I’m delighted to announce that Stephanie Banchero, national education reporter for the Wall Street Journal, will join the Joyce Foundation in mid-May as Senior Program Officer for Education. We at Joyce, and I know many of you, have followed Stephanie’s reporting on national education issues for the Journal. She’s demonstrated a rich understanding of the issues facing America’s educators, parents and students. I know she will do an outstanding job leading our work to identify and elevate the policies and practices that will help children succeed in the classroom.

In her new role at Joyce, Stephanie will help lead the Foundation’s $8 million annual education grant portfolio, which currently focuses on improving the quality of teachers in high-need schools, while also promoting high-quality charter schools and policies aimed at ensuring that children can read by the third grade.

During the search process, the Education Program was shepherded by Education Program Officer Jason Quiara. Together, Stephanie and Jason will review the Foundation’s grant making priorities and assess future policy-oriented opportunities to improve student achievement and close achievement gaps.

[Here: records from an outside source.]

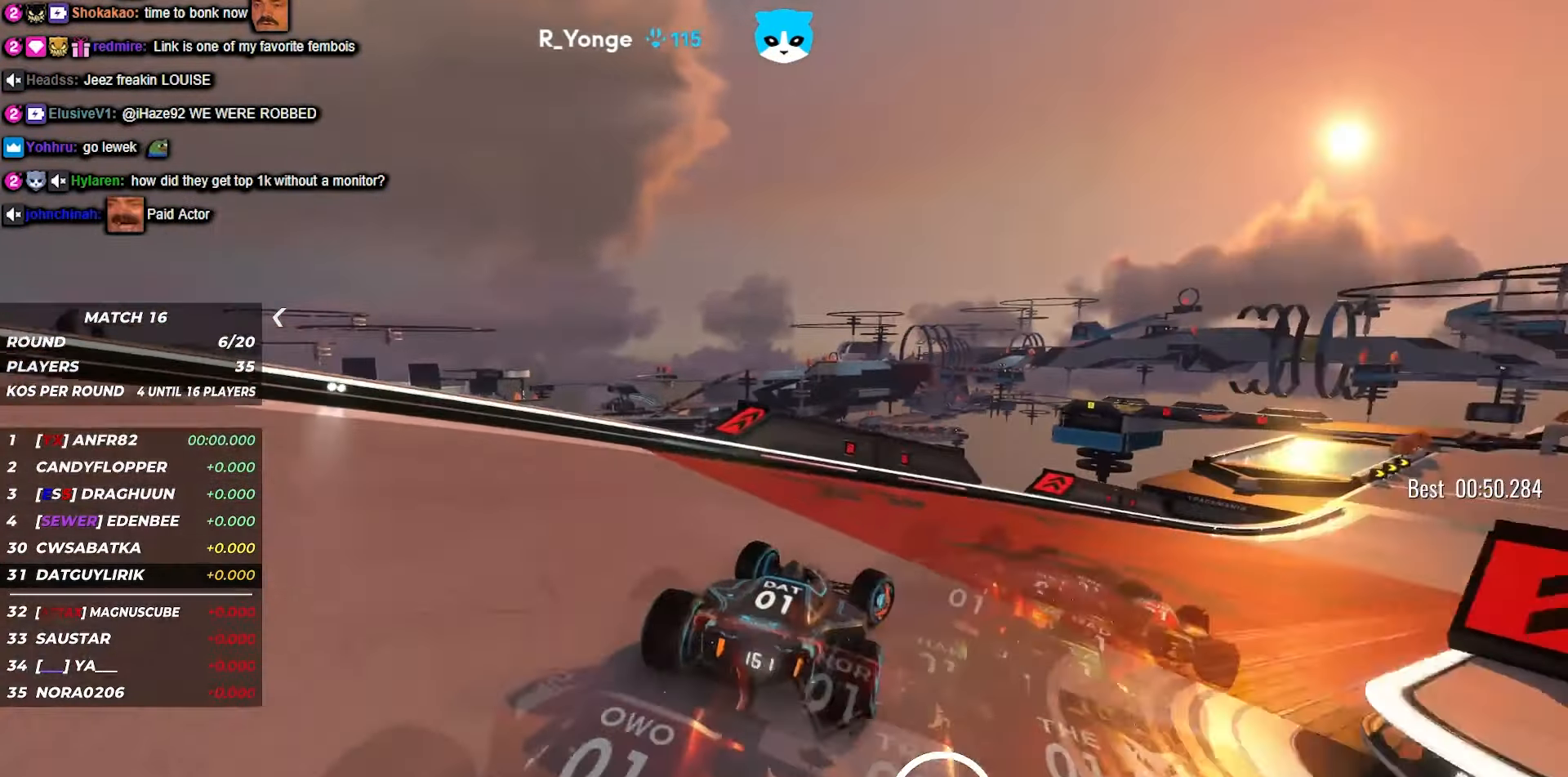
{"keys": ["right", "up"], "events": [[367, "right", "up"], [466, "right", "down"]]}
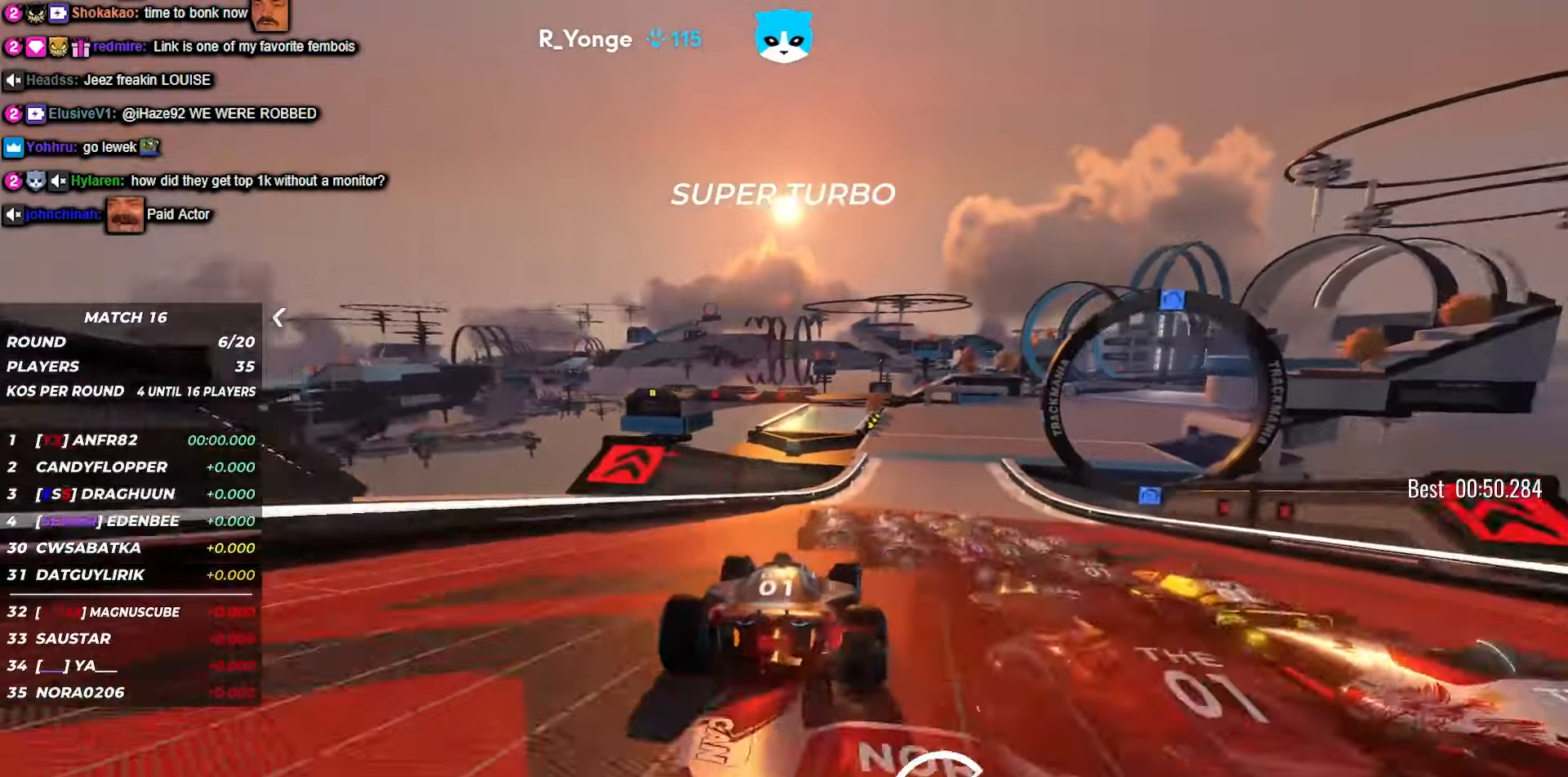
{"keys": ["right", "up"], "events": [[150, "right", "up"], [233, "right", "down"]]}
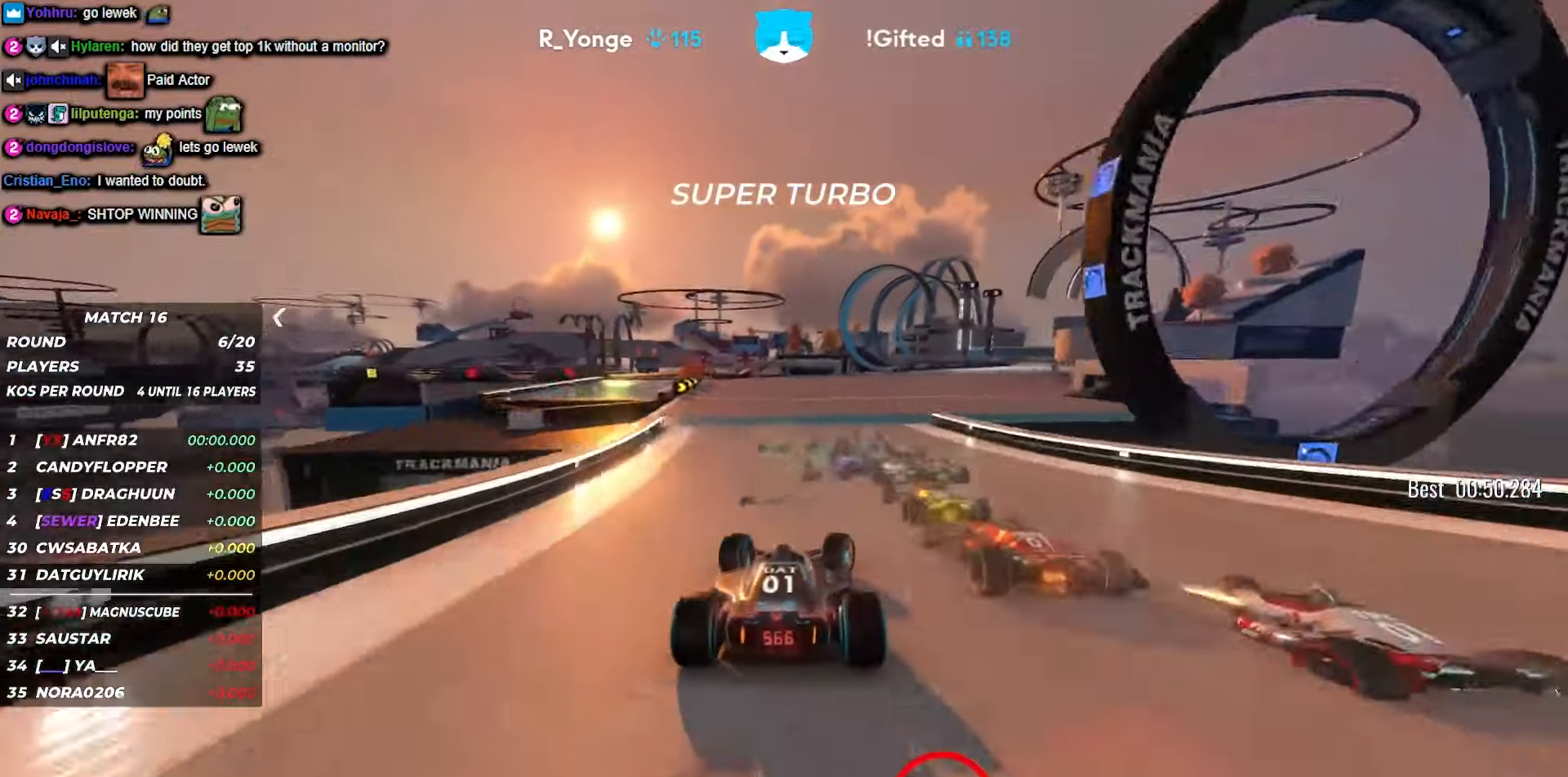
{"keys": ["up"], "events": [[283, "right", "up"], [383, "right", "down"], [450, "right", "up"]]}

I know many of you will be eager to introduce yourselves to Stephanie once she starts, and I know she is just as enthusiastic about meeting our grantees and learning more about your work. She is already familiar with education issues in Chicago, having covered that beat for the Chicago Tribune for 13 years.

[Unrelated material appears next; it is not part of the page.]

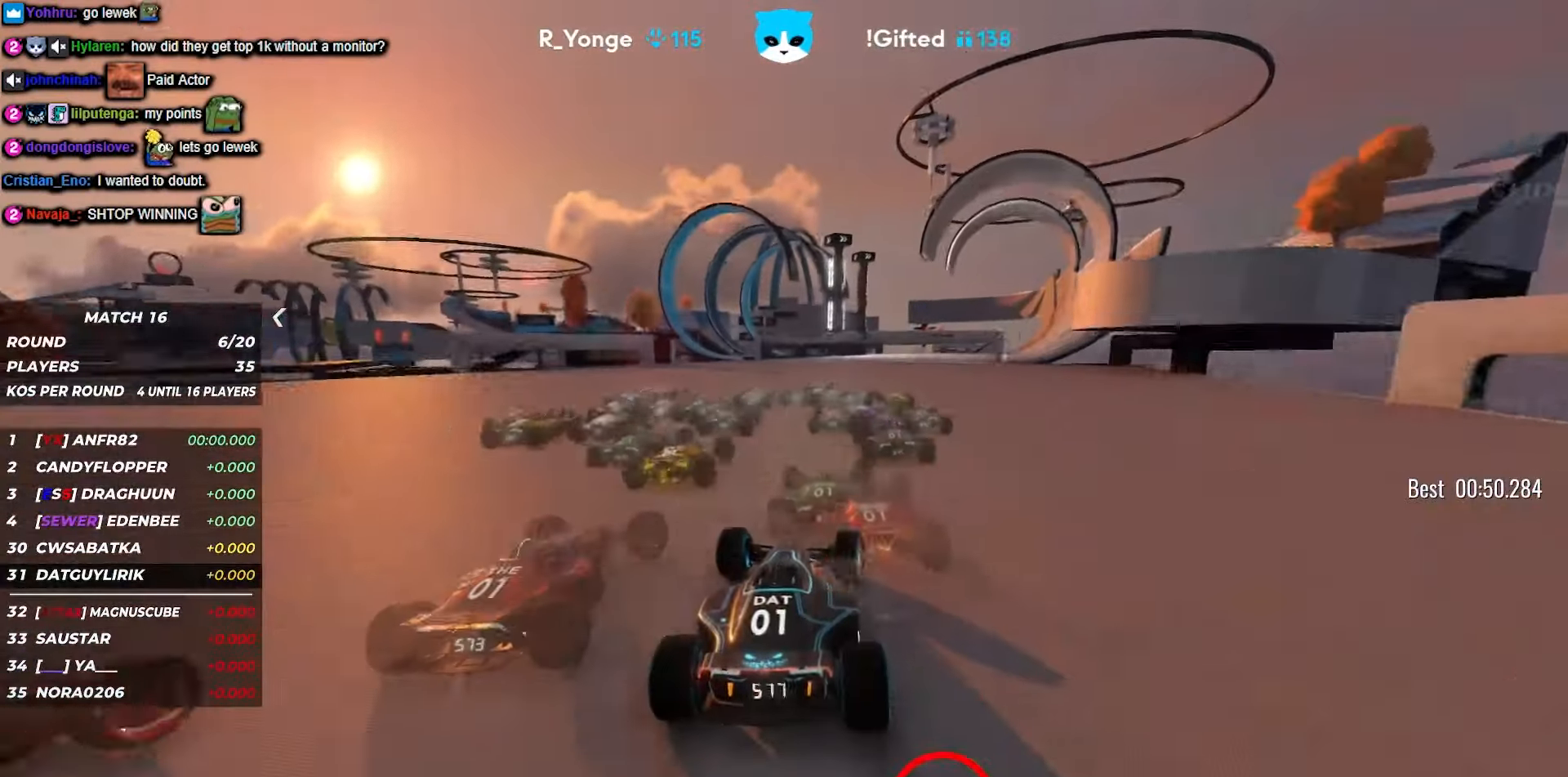
{"keys": ["up"], "events": [[50, "right", "down"], [133, "right", "up"], [183, "right", "down"], [333, "right", "up"], [383, "right", "down"], [400, "right", "up"], [416, "right", "down"], [500, "right", "up"]]}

Stephanie’s nationally recognized reporting has received first place awards from the National Education Writers Association, the Missouri School of Journalism, The Harry Chapin Media Award and an honorable mention from the Casey Journalism Center on Children and Families. She was also awarded a prestigious one-year Knight Fellowship in journalism at Stanford University.

Stephanie holds a bachelor’s of arts from the University of Utah in Communications and a master’s degree in journalism from Columbia University Graduate School of Journalism. She is a past president of the National Education Writers Association.

Please join me in welcoming Stephanie.